Barr undoubtedly will also play a crucial role in implementing an evolving Community Reinvestment Act (CRA) — another shift requiring coordination among regulators. The Fed, OCC and FDIC proposed updates to the 1977 anti-redlining law in May — and the agencies are seeking public comment on the changes through early August. Barr would be the central bank’s point person on further policy tweaks there.
And Barr likely will revisit policy on the supplementary leverage ratio (SLR), an element governing banks’ capital requirements. The Fed temporarily eased its SLR rules at the start of the COVID-19 pandemic, such that Treasurys and deposits wouldn’t count among banks’ assets. But the central bank let that exception expire last year, promising to give the policy another look. It hasn’t yet. Fed Chair Jerome Powell and others have said the ratio may need to be adjusted over the higher volume of deposits within the Fed system.
Democrats may be looking for Barr to roll back some of what they saw as regulatory easing during Quarles’ tenure in the Fed’s supervisory post. Issues that may get a second look include a Volcker Rule revamp that curbed speculative bank investments and perhaps a move to toughen annual stress tests — especially regarding climate risk.
But support for Barr came not just from Democrats. Sen. Pat Toomey, R-PA, the Senate Banking Committee’s ranking member, issued a statement Wednesday explaining his backing.

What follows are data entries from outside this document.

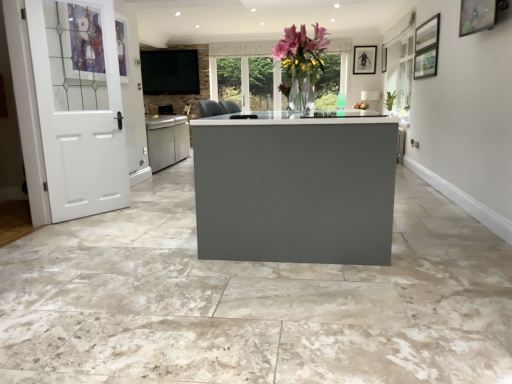
The height and width of the screenshot is (384, 512). What do you see at coordinates (170, 72) in the screenshot?
I see `matte black tv at upper center` at bounding box center [170, 72].

Identify the location of white painted wood door at left. (78, 106).

Is matte black tv at upper center aimed at wooden picture frame at upper right, arranged as the 2th picture frame when viewed from the right?

No, matte black tv at upper center is not facing towards wooden picture frame at upper right, arranged as the 2th picture frame when viewed from the right.

Which is less distant, (169, 57) or (459, 26)?

The point (459, 26) is closer to the camera.

Is matte black tv at upper center surrounding wooden picture frame at upper right, the first picture frame from the front?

“While I disagree with Professor Barr on a number of policy issues, he has pledged to fight the record high inflation that’s hurting American families,” Toomey said. “He has also publicly acknowledged that the Fed does not have the authority to, nor should it, allocate credit or use its regulatory powers to accelerate the transition to a lower carbon economy.”

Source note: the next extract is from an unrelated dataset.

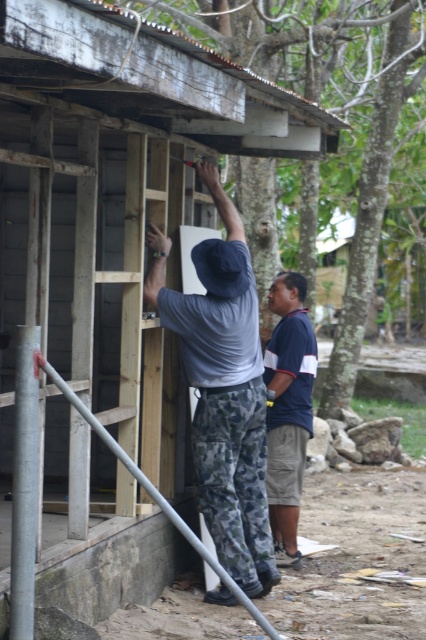
Based on the provided scene, where exactly is the brown wood tree at upper center located in terms of coordinates?

The brown wood tree at upper center is located at point coordinates of (192, 90).

You are a construction supervisor observing the site. You notice the brown wood tree at upper center and the blue striped shirt at center. Which object is located to the right of the other?

The brown wood tree at upper center is positioned on the right side of blue striped shirt at center.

Gaining Toomey’s support — particularly in regard to climate — has been challenging but crucial for Democratic nominees seeking a seat at the regulation table.
Toomey masterminded a boycott of Biden’s previous candidate for the Fed’s supervisory role, Sarah Bloom Raskin, that appeared rooted in Raskin’s personal view that oil, gas and coal companies should have been ineligible for government-backed emergency-lending relief at the start of the COVID pandemic. However, Toomey also criticized Raskin over allegations she used her influence to persuade the Federal Reserve Bank of Kansas City to grant a fintech, Reserve Trust, a Fed master account. Raskin served on the fintech’s board at the time.
Barr was an early front-runner on Biden’s shortlist to lead the OCC. But left-wing activist groups, concerned about Barr’s own ties to the fintech sphere, opposed him. Biden ultimately chose Saule Omarova to helm the agency. She withdrew her nomination after lawmakers blasted her past writings about bank oversight — and about communism.
During Barr’s term, the Fed could start to formulate a regulatory blueprint for overseeing fintechs.
Barr is the last financial regulatory official that bank lobbyists expect the Biden administration to nominate before the November midterm elections, according to The Wall Street Journal. The OCC and FDIC are still being run by acting leaders. A White House official told the Journal that the administration would put forth nominations to fill those posts permanently but didn’t give a timeline.
At least one analyst — Isaac Boltansky, BTIG’s director of policy research — said he felt most policy shifts Barr would initiate in his new role would be incremental.
“He will be a thoughtful and effective leader, but we should be expecting his tenure to produce a series of targeted tweaks rather than a wholesale revision of the regulatory regime,” Boltansky told The Wall Street Journal.